アイリッジと東急建設は、RFID(無線自動識別)タグとスマートフォンアプリを活用して工事現場で使う工具の照合作業を自動化するサービス「工具ミッケ」を共同開発し、10月1日から販売を開始することを発表した。PoC(概念実証)では、工具の照合作業における工数について、最大8割程度の削減効果が認められており、10月中に東急建設の5カ所の現場での導入も決定しているという。

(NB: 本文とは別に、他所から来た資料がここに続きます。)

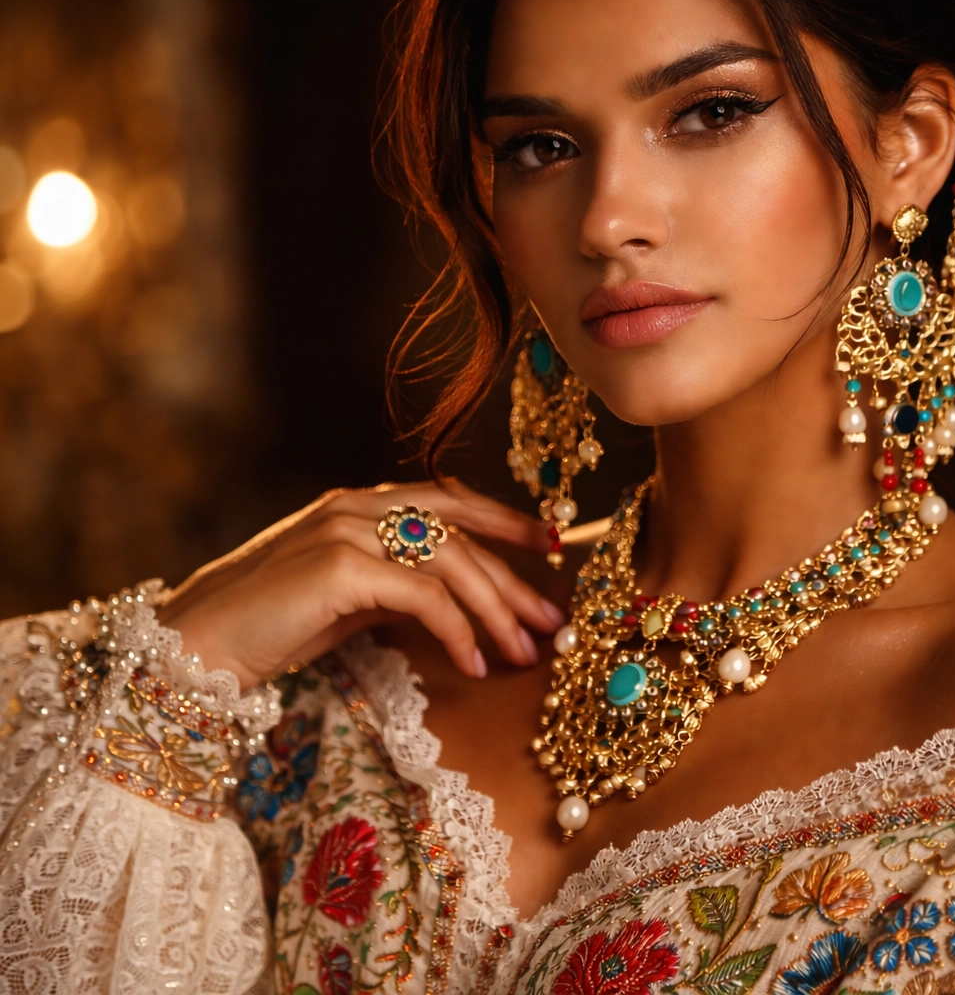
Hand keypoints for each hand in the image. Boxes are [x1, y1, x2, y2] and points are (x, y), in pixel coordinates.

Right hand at [156, 482, 563, 688]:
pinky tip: (475, 663)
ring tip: (522, 654)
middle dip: (514, 580)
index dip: (505, 521)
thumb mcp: (348, 599)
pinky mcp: (339, 566)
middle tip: (552, 622)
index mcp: (360, 505)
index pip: (451, 500)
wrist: (195, 647)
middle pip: (461, 535)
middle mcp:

同サービスには、「工具管理アプリ」「RFIDスキャナ」「RFIDサンプルタグ」「陸上移動局申請書類」「総務省への申請代行」の5つが含まれている。アプリの主な機能としては、工事現場に持ち込む工具のリストを作成する「工具持ち込みリスト作成」、ヤードからの工具持ち出し時や工事開始前・工事終了後に、使用した工具をスキャン機能にてRFID読み込みし、不足している工具が一目で分かるようになる「工具数量チェック」、工具数量チェックで全ての工具がそろった時のみ、作業完了報告が、送信ボタンをタップするだけで、ペーパーレスで作業完了報告ができる「作業完了報告」の3つがある。

  • アプリの画面イメージ

同サービスは、2019年に電波利用申請の新たな局種として「陸上移動局」が施行されたことを踏まえ、特定されない作業場所や、移動車両による設備点検での使用を想定した機動性の高い設計となっている。また、使いやすいUIを特徴としており、現場職員一人ひとりが各自のスマートフォンアプリから情報更新や確認を行えるため、現場へのノートPCの持ち込みも不要。

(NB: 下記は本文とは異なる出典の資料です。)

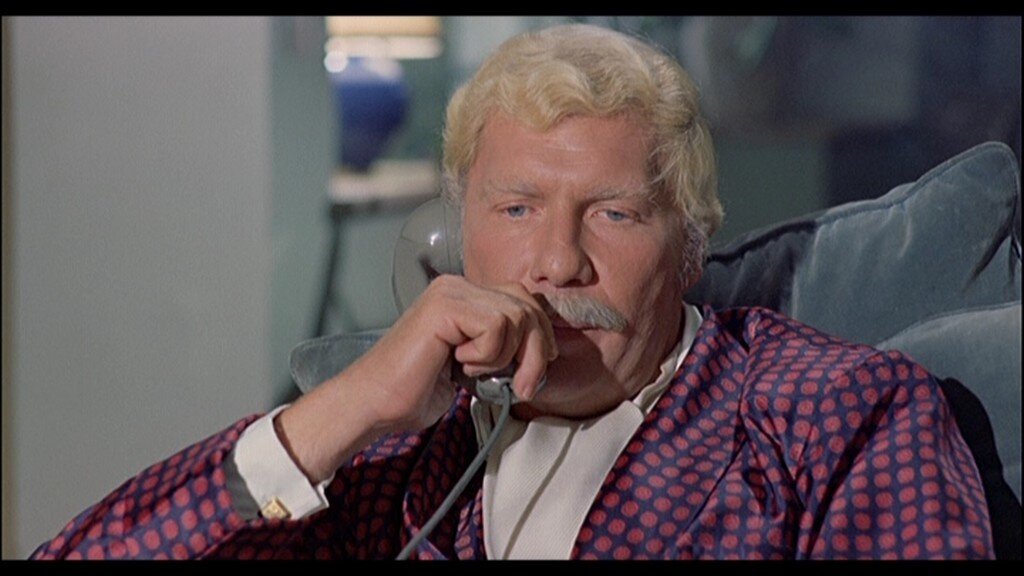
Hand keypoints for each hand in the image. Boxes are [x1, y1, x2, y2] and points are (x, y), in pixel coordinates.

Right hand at [275, 275, 556, 482]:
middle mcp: (457, 285)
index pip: (523, 299)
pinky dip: (485, 355)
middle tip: (523, 387)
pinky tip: (457, 363)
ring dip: (504, 357)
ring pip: (515, 316)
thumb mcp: (475, 365)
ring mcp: (449, 292)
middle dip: (535, 351)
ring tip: (472, 372)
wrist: (376, 403)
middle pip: (527, 305)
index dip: (540, 334)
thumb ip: (502, 347)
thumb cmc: (418, 390)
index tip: (537, 369)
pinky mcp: (444, 306)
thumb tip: (544, 349)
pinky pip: (495, 326)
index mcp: (463, 294)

今までは、鉄道工事で使用する数百種類の工具に関して、現場への置き忘れを防止するため、これまでは持ち出す工具をまずヤード(資材置き場)で紙に書き出し、現場に移動後作業開始前に1回、作業終了後に1回、ヤードに戻って1回の計3回、1つずつ目視確認をしながら慎重に照合するという作業が毎回行われていたという。しかし、同サービスを利用することで、ひとまとめにした工具類の上にRFIDスキャナをかざすだけでスマートフォンアプリ上のリストと照合でき、PoCではトラック1台分程の工具類でも1分かからずに照合から作業報告完了までできている。ターミナル駅の工事現場など、大規模な現場ほど工数削減の効果が期待できるという。

両社は、今後の展望として、10月中に東急建設の工事現場5箇所での本格導入を進め、加えてアイリッジと取引実績のある鉄道会社の建設現場を中心に2022年度中に20カ所の展開を目指すとともに、今後もサービス改善を重ねながら、より幅広い建設現場のDXを支援していくことを表明している。